Father and son Montie and Ryan Lee, Lee Farms, Yuma, grow 3,800 acres of vegetables, cotton, wheat, sudangrass for seed, alfalfa for hay and seed, and black-eyed peas.
The Lees will plant 1,000 acres of mostly upland plus some Pima — 200 more cotton acres than last year. As with Harrison, the Lees banked on warmer weather after the rains and cold. The first cotton was planted about Feb. 20. Fifteen acres were replanted.
“The stand was there, but the root system started to decay,” said Ryan. “It didn’t quite pop through the crust when I watered it back. It sat there for so long in the cold prior to the first rain. It just ran out of strength and life. By the time the heat arrived, the plant had exerted all of its energy.”

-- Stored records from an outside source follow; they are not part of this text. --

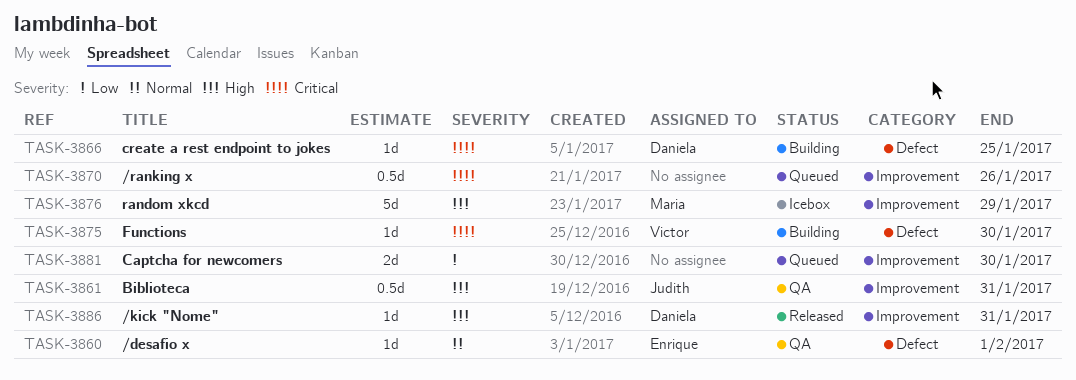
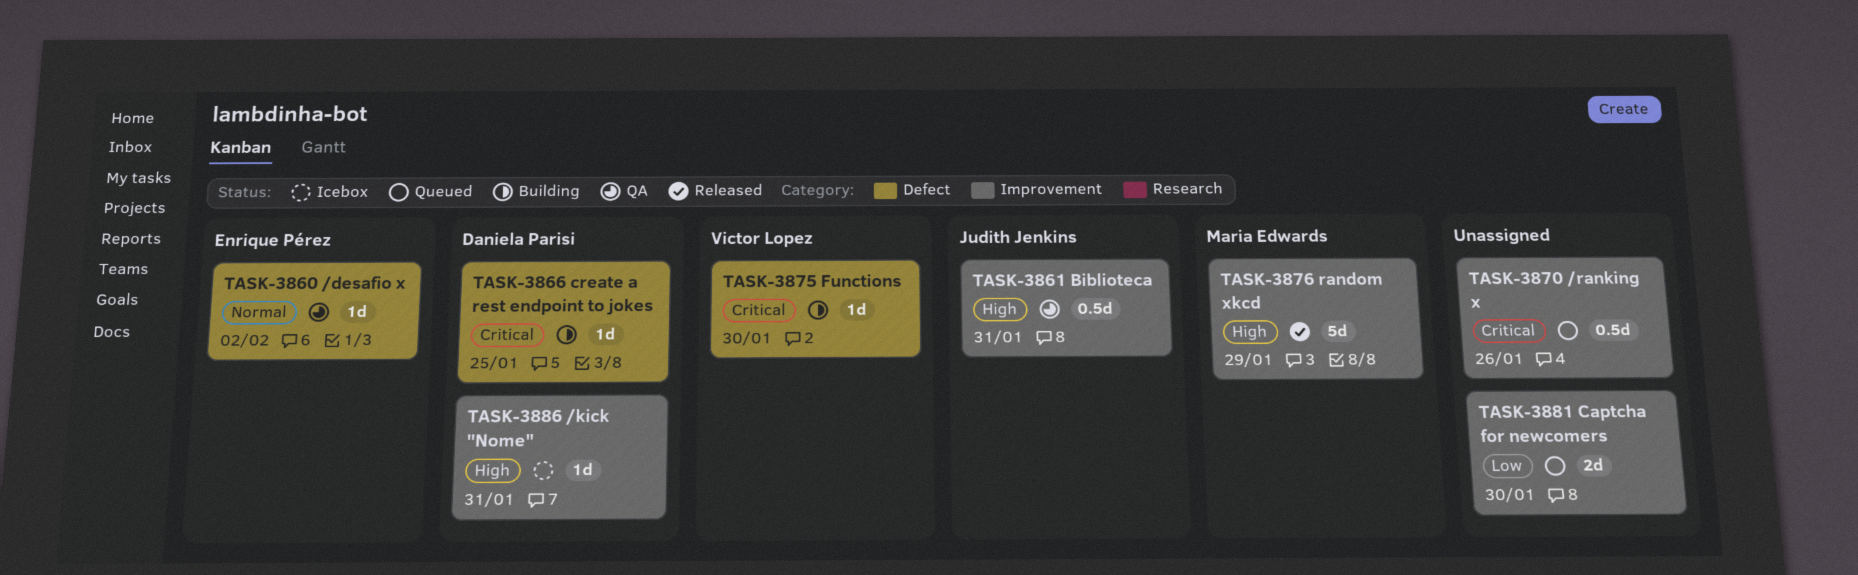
TASK-3860, due: Feb 1 -> Feb 2
TASK-3876, status: Icebox -> Released
TASK-3886, status: Released -> Icebox

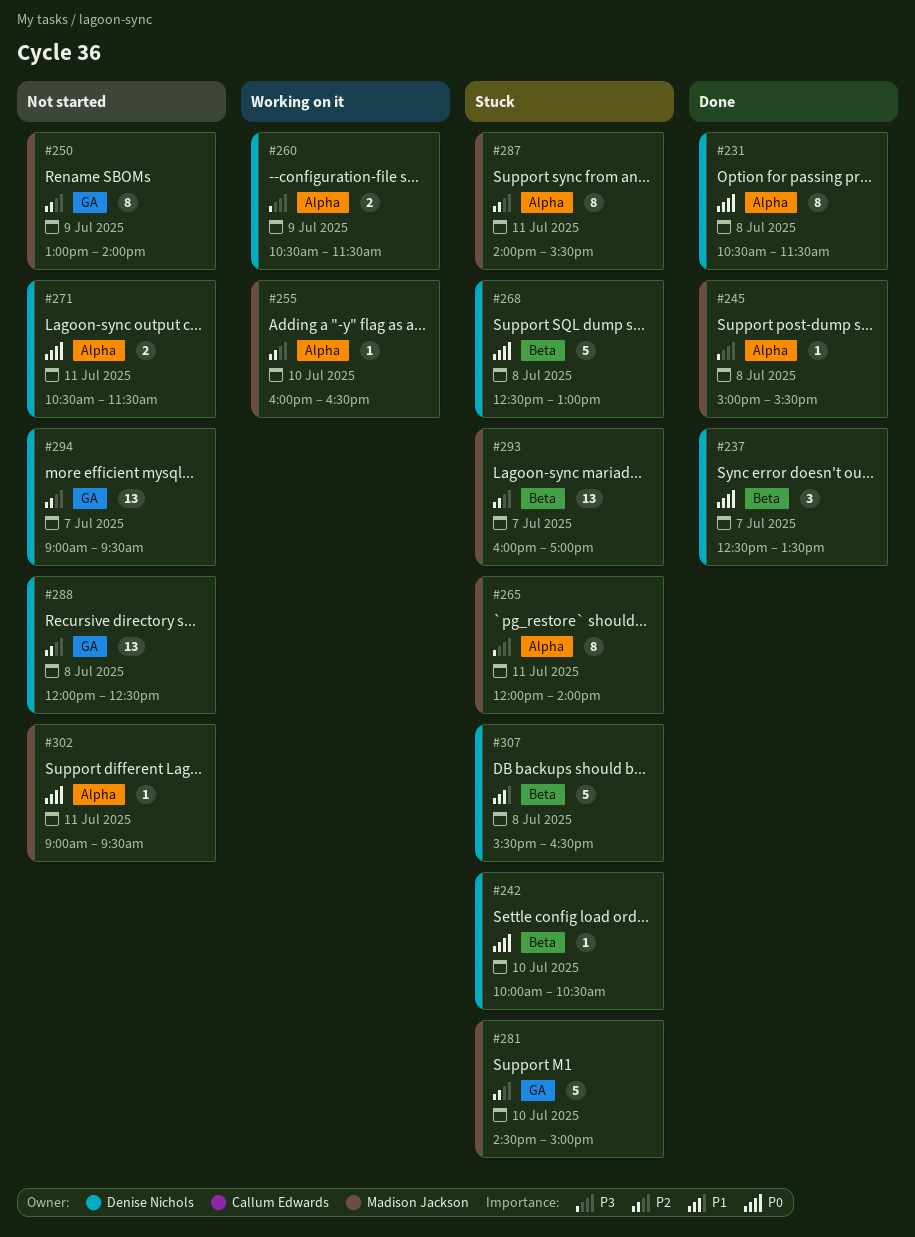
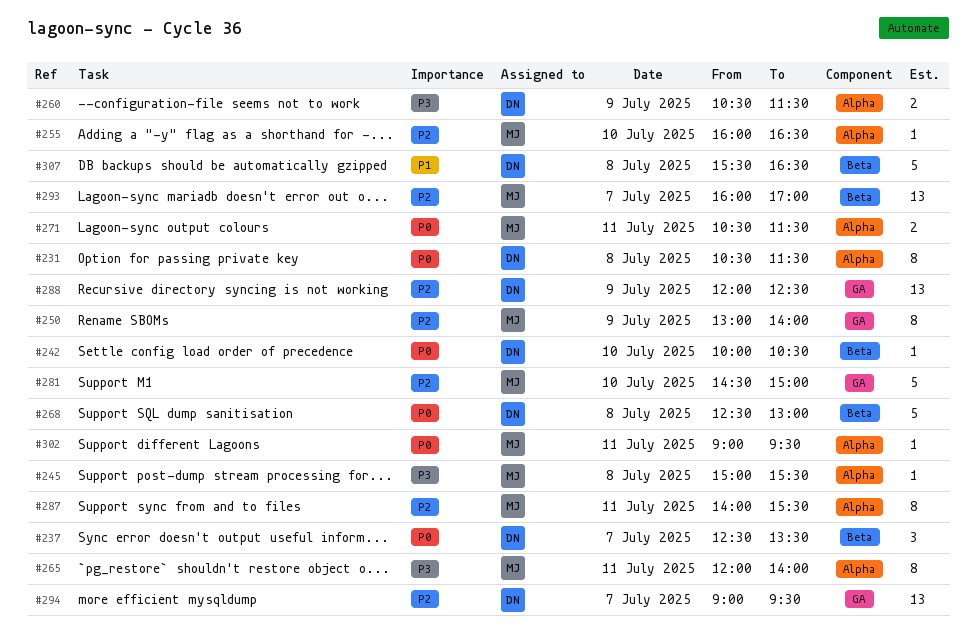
#271, owner: Denise Nichols -> Madison Jackson
#288, day: Jul 8 -> Jul 9

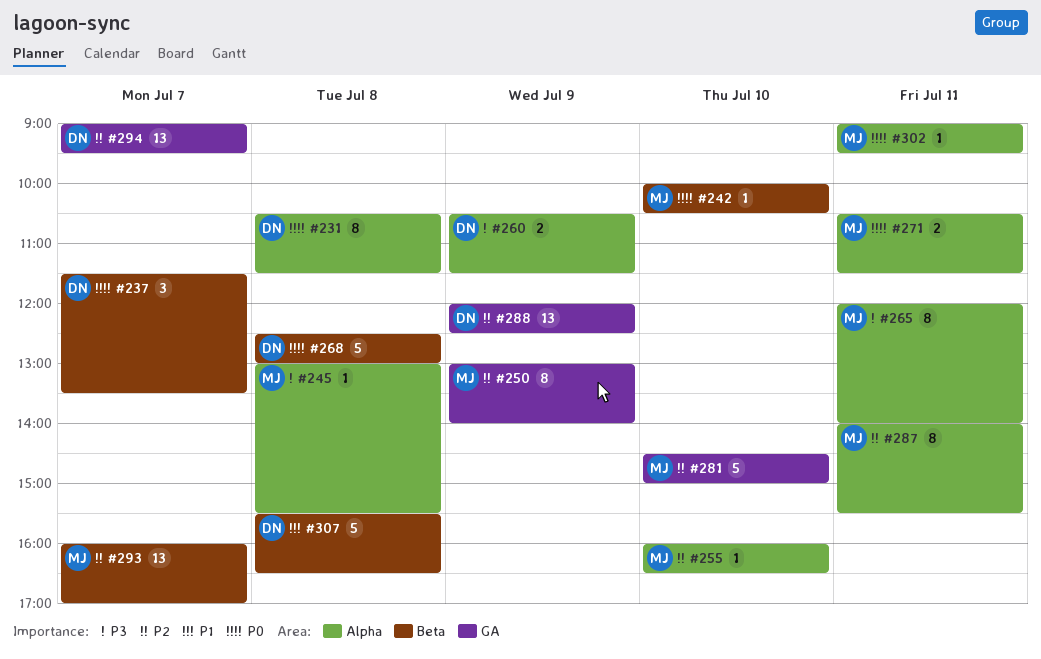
#237, begins: 12:30 -> 11:30
#242, owner: DN -> MJ
#245, begins: 15:00 -> 13:00

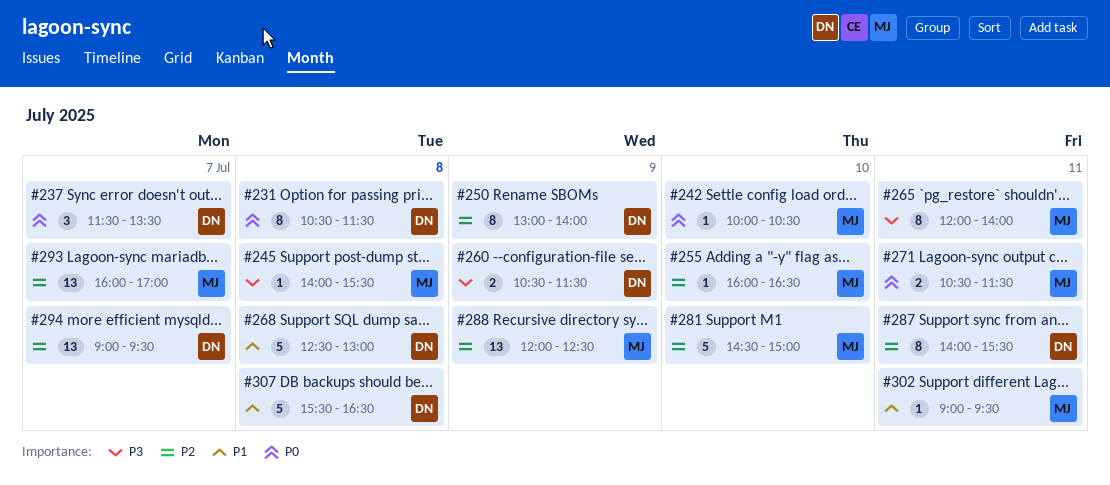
#245, begins: 13:00 -> 14:00
#250, owner: MJ -> DN
#268, priority: P0 -> P1
#287, owner: MJ -> DN
#288, owner: DN -> MJ
#302, priority: P0 -> P1

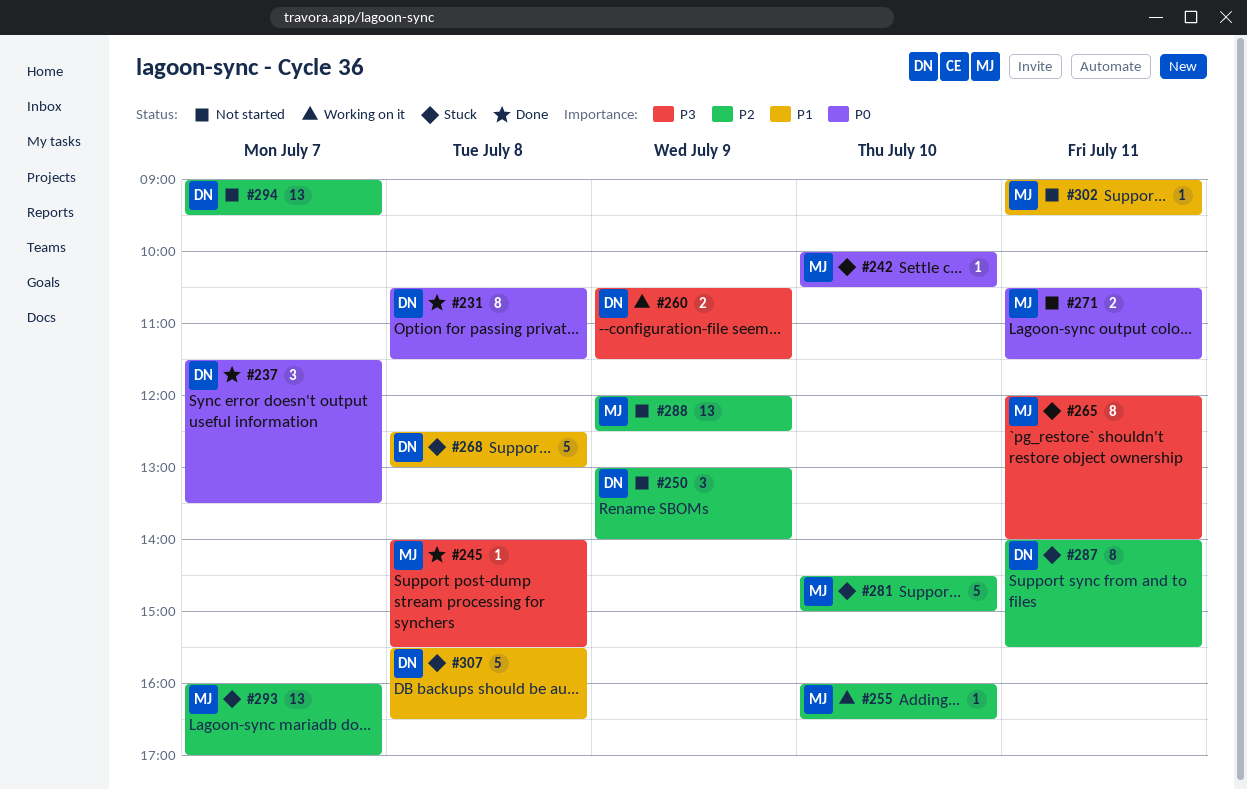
#250, estimate: 8 -> 3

In eastern Arizona near Thatcher (Graham County), Dennis Palmer’s crop mix this year will include 2,600 acres of upland cotton, an increase of 200 acres from 2009; plus Durum wheat on 400 acres and 100 acres of alfalfa. Palmer’s additional cotton acreage will be planted on newly acquired rented ground. Cotton is the main crop grown in the Gila River Valley.
“We have figured how to grow cotton, cotton, cotton and still improve our yields,” Palmer said. Late last fall the area faced severe drought. Palmer contemplated fallowing 25 percent to 30 percent of his ground then. Good winter rains and snowpack have improved the water outlook.
“We have been blessed by having good rains and snow over the last few months,” Palmer noted. “We’re very happy to be in this situation. Cotton prices are up so everybody is pretty excited.”
Palmer plans to plant cotton in mid-April, weather permitting.